───── Data shown
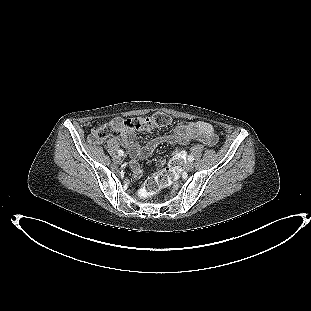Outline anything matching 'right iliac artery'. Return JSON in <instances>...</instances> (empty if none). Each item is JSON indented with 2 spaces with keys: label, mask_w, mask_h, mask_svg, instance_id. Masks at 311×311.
<instances>
[{
  "label": "right iliac artery",
  "mask_w": 311,
  "mask_h": 311,
  "mask_svg": "<svg viewBox=\"0 0 311 311\" xmlns=\"http://www.w3.org/2000/svg\"><path fill=\"white\" fill-rule=\"evenodd\" d=\"M118 154H119L120 156H123V155H124L123 150H118Z\"/></svg>",
  "instance_id": "obj_1"
}]
</instances>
──────────
◆ **Your instructions**
Reproduce the records above verbatim, leaving out the pictures.

◆ **Response below**
Outline anything matching 'right iliac artery'. Return JSON in <instances>...</instances> (empty if none). Each item is JSON indented with 2 spaces with keys: label, mask_w, mask_h, mask_svg, instance_id. Masks at 311×311.
<instances>
[{
  "label": "right iliac artery",
  "mask_w": 311,
  "mask_h": 311,
  "mask_svg": "<svg viewBox=\"0 0 311 311\" xmlns=\"http://www.w3.org/2000/svg\"><path fill=\"white\" fill-rule=\"evenodd\" d=\"M118 154H119L120 156H123V155H124L123 150H118Z\"/></svg>",
  "instance_id": "obj_1"
}]
</instances>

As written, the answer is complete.